_Exercise prompt_
Which lines of the records contain the word "Description"? Copy each one.

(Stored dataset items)

==================================================

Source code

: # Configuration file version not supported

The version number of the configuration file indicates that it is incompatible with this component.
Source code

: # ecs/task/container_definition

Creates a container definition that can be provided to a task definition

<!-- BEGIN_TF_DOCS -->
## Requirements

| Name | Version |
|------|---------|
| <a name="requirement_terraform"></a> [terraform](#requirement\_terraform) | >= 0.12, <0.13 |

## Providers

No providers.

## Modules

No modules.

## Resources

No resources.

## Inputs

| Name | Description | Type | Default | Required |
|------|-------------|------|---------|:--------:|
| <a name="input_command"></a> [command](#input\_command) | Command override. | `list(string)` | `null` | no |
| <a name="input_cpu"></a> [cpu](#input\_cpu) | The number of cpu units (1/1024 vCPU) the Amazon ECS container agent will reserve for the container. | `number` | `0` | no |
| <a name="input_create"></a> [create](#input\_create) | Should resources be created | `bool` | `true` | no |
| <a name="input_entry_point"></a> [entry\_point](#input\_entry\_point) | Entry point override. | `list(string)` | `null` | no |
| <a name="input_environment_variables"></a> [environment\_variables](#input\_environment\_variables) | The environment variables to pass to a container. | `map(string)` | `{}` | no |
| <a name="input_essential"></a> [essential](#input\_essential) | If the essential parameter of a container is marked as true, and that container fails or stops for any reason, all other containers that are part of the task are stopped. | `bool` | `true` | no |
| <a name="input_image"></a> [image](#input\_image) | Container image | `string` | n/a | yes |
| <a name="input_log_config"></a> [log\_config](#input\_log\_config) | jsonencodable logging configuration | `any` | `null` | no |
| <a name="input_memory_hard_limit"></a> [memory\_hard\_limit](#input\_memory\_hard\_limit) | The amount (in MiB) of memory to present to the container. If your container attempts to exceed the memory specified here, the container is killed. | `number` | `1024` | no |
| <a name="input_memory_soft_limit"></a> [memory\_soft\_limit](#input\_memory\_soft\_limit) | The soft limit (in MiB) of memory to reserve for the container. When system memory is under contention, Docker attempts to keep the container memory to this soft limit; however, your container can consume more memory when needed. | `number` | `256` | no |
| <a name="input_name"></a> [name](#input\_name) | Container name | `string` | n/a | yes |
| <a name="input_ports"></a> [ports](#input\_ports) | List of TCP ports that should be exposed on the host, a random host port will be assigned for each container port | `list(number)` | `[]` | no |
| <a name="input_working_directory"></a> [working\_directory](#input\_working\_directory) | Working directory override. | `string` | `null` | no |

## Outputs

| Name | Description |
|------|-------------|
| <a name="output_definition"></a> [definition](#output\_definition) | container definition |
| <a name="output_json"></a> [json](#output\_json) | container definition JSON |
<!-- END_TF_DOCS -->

==================================================

_Result of this task_
| Name | Description | Type | Default | Required |
| Name | Description |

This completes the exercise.